Wrap an existing NumPy array or PyTorch tensor as a Hypervector.

Parameters:

array – ndarray or Tensor with last dimension equal to self.dimension.
backend – Override backend detection.

Returns:

Hypervector

Raises:

DimensionsNotMatchingError – If the array’s last dimension ≠ self.dimension.

Encoding.similarity(hvA, hvB=None)[source]

Compute similarity. Accepts Hypervector objects, raw arrays, or lists. If hvB is omitted, hvA must be a (D, N) batch and column 0 is compared against each remaining column. See batched calling conventions.

Returns:: float, ndarray, Tensor, or list depending on inputs.

Encoding.bundle(*hypervectors, batch_dim=None)[source]

Bundle hypervectors.

Parameters:

hypervectors – Positional Hypervector arguments, or a list of lists for batched bundling.
batch_dim – Axis along which to bundle for 3-D tensor inputs.

Returns:

Hypervector or list[Hypervector]

Encoding.bind(*hypervectors, batch_dim=None)[source]

Bind hypervectors.

Returns:: Hypervector or list[Hypervector]

Encoding.unbind(*hypervectors, batch_dim=None)[source]

Unbind to recover a component.

Raises:: NotImplementedError – For encodings that do not support unbinding.
Returns:: Hypervector or list[Hypervector]

Encoding.thin(hypervector)[source]

Apply the encoding’s thinning operation.

Returns:: Hypervector or list[Hypervector]

Encoding.set_generator(generator)[source]

Replace the encoding’s generator.

Parameters:: generator – A HDCGenerator instance.

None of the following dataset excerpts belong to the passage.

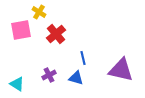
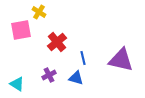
red cross: moved 1 px right, 8 px down
purple triangle: moved 10 px up
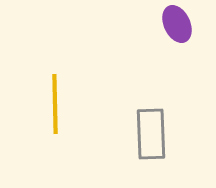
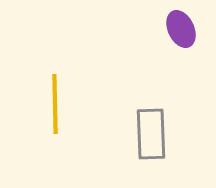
purple ellipse: moved 4 px right, 5 px down
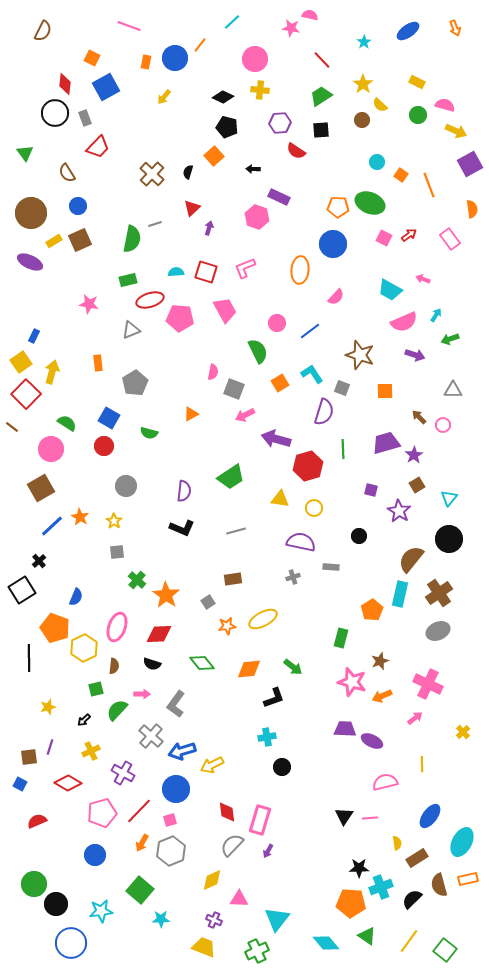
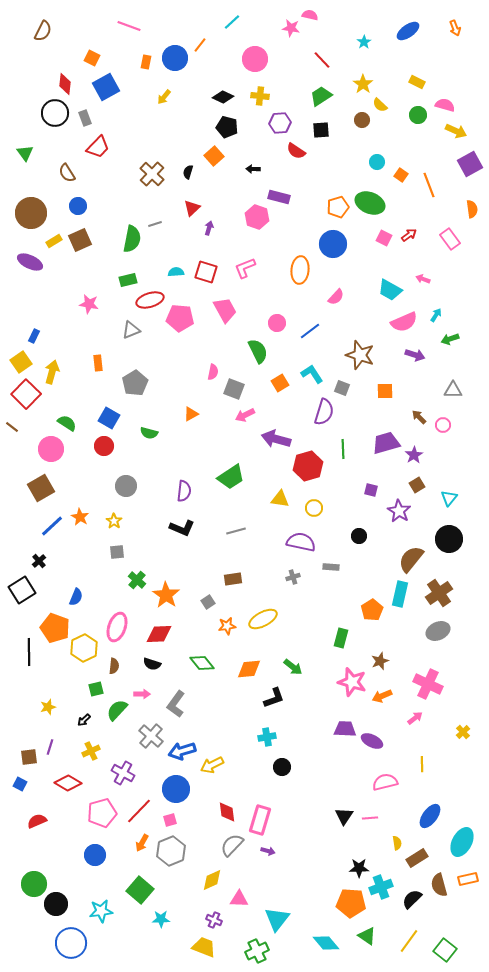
yellow cross at (260, 90): moved 6 px down
purple rectangle at (279, 197): rotated 10 degrees counterclockwise
orange pentagon at (338, 207): rotated 20 degrees counterclockwise
black line at (29, 658): moved 6 px up
purple arrow at (268, 851): rotated 104 degrees counterclockwise
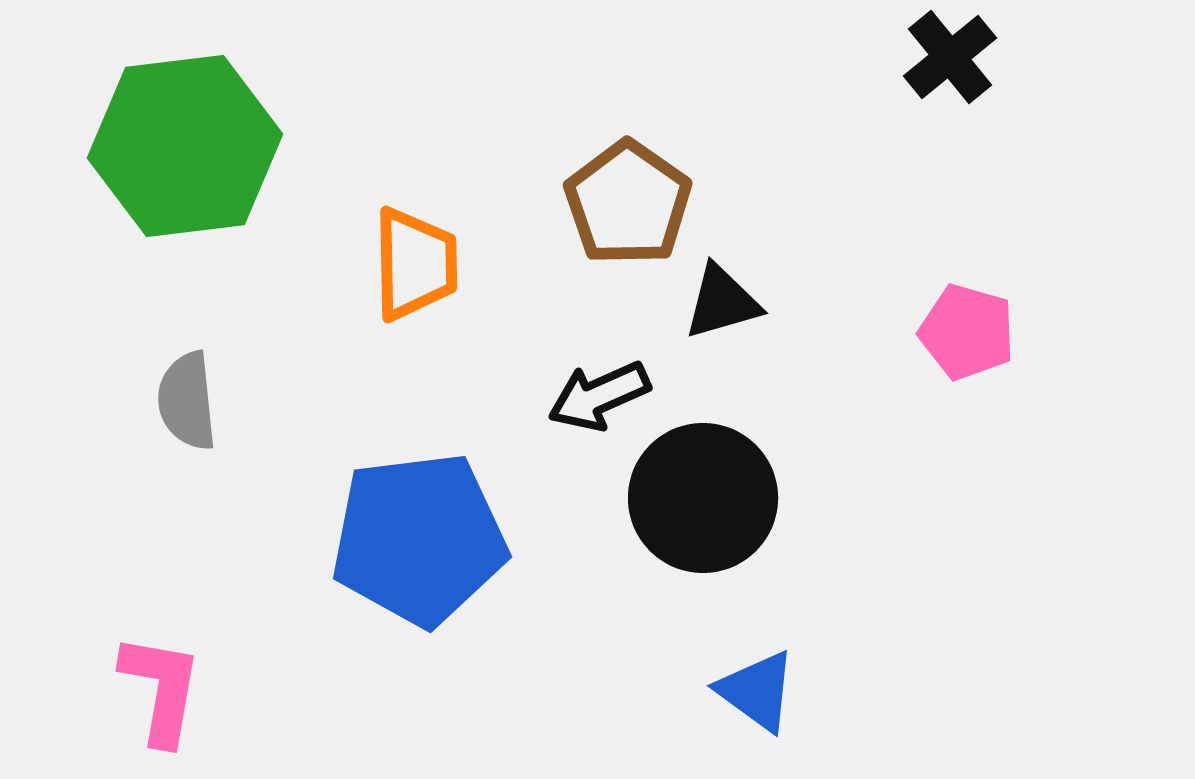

Encoding.get_generator()[source]

Return the current generator.

Returns:: HDCGenerator

Abstract method (for subclassers)

Encoding._get_encoding_spec()[source]

Return an EncodingSpec that wires together the component functions for this encoding.

Returns:: EncodingSpec

EncodingSpec dataclass

class pyhdc.EncodingSpec[source]

Specification dataclass that links an encoding to its component functions.

Field	Description
`dtype`	NumPy data type for elements (e.g., `np.float32`, `np.int8`)
`element_generator`	Callable producing random element values given `(size, dtype)`
`similarity_fn`	Callable implementing the similarity metric
`bundling_fn`	Callable implementing bundling
`thinning_fn`	Callable implementing thinning (or `NoThin` if not applicable)
`binding_fn`	Callable implementing binding
`unbinding_fn`	Callable implementing unbinding
`mask`	Optional integer bit mask (used by `MAP_I_Bits`)
`generator_output_type`	`"bits"`, `"words"`, or `"floats"`: the output type this encoding requires from a custom generator

BackendManager

class pyhdc.BackendManager[source]

Static utility for backend detection and conversion.

static get_backend(array)[source]: Return "numpy" or "torch" for the given array.

static to_numpy(array)[source]: Convert to numpy.ndarray. Detaches from autograd if needed.

static to_torch(array, device=None)[source]: Convert to torch.Tensor on the specified device.

static get_device(array)[source]: Return the device string of a tensor, or None for NumPy arrays.